The Los Angeles Superior Court lawsuit, filed Monday, alleges “illegal and unconstitutional conduct” by the city “with respect to the house where Marilyn Monroe occasionally lived for a mere six months before she tragically committed suicide 61 years ago.”

The suit alleges that the city violated its own codes and procedures in pushing for the monument designation for the Helena Drive property.

“All of these backroom machinations were in the name of preserving a house which in no way meets any of the criteria for an ‘Historic Cultural Monument,’” the lawsuit states. “That much is bolstered by the fact, among others, that for 60 years through 14 owners and numerous remodels and building permits issued by the city, the city has taken no action regarding the now-alleged ‘historic’ or `cultural’ status of the house.”

The suit alleges the city’s action have caused “irreparable” harm to the building’s owners and robbed them of “their vested rights as owners of real property.”

There was no immediate comment from the city.

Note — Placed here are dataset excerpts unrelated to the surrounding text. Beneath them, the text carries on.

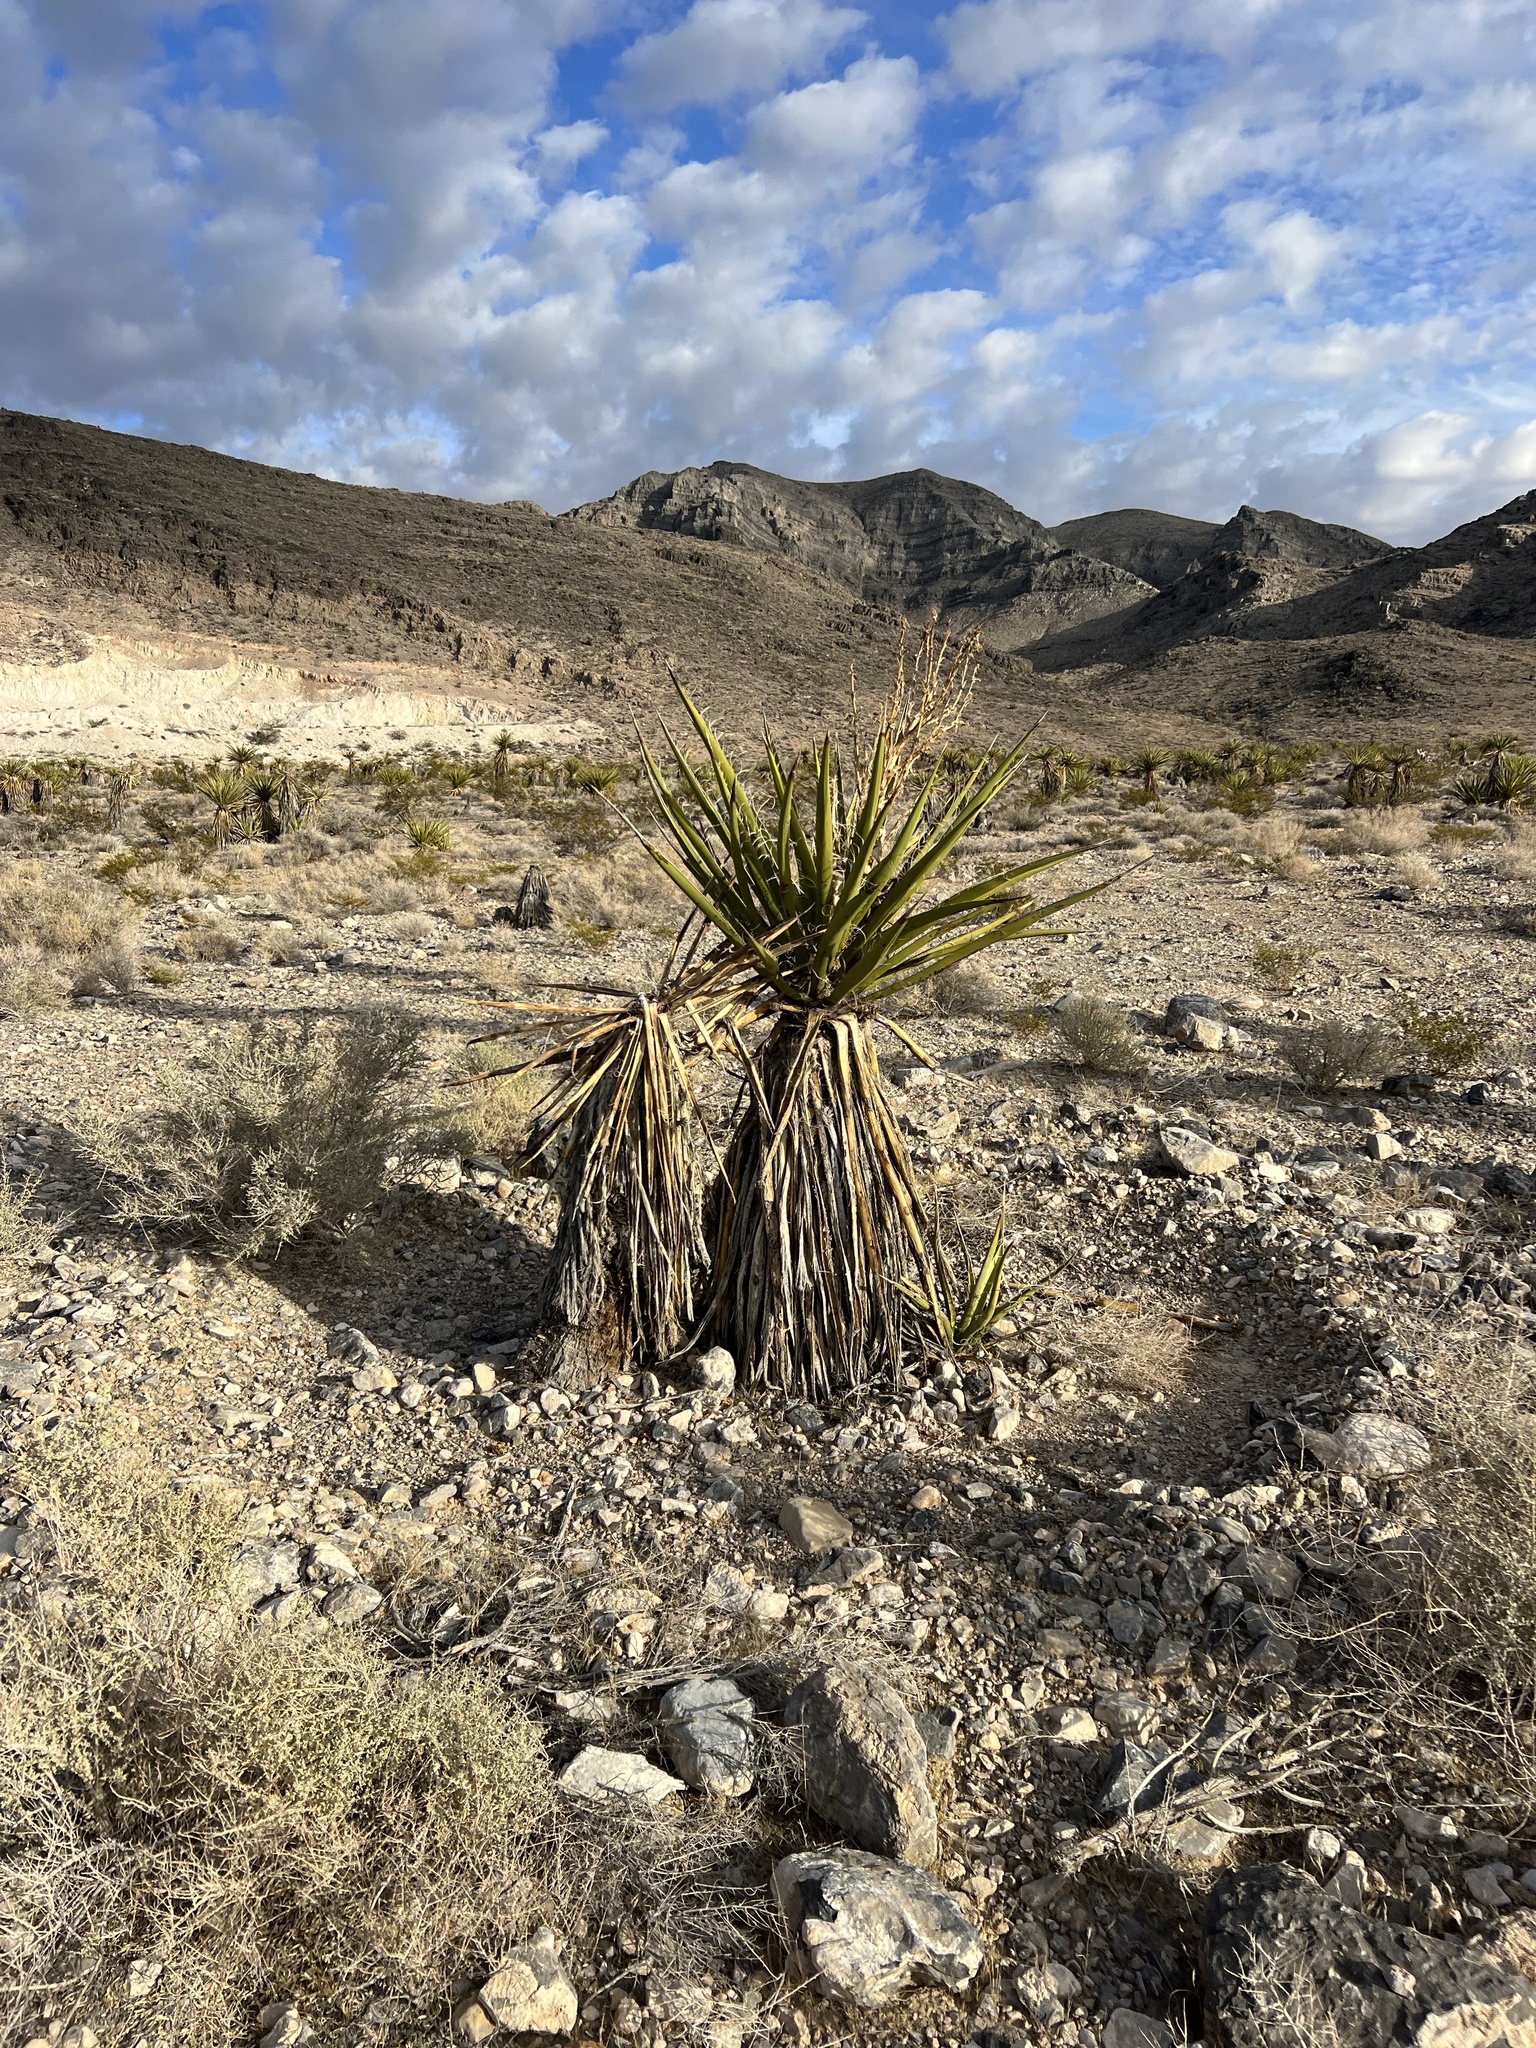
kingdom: Plantae
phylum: Tracheophyta
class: Liliopsida
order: Asparagales
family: Asparagaceae
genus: Yucca
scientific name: Yucca schidigera
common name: Mojave yucca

The plaintiffs in the case — home owners Brinah Milstein and her husband Roy Bank — have owned the structure since July 2023 and subsequently obtained a demolition permit from the city.

After receiving numerous complaints about the planned demolition, City Councilwoman Traci Park announced in September an effort to save the house by initiating a historic-cultural monument application. The application has been working its way through the city process, receiving approval in January from the Cultural Heritage Commission and later from the council’s Planning and Land Use Management Committee.

The matter still needs to be heard by the full City Council, which must be done my mid-June.

The lawsuit requests a court order blocking the monument designation and allowing the plaintiffs to move forward with their planned demolition.

According to the lawsuit, the plaintiffs want to demolish the structure to expand their current home, which is adjacent to the property.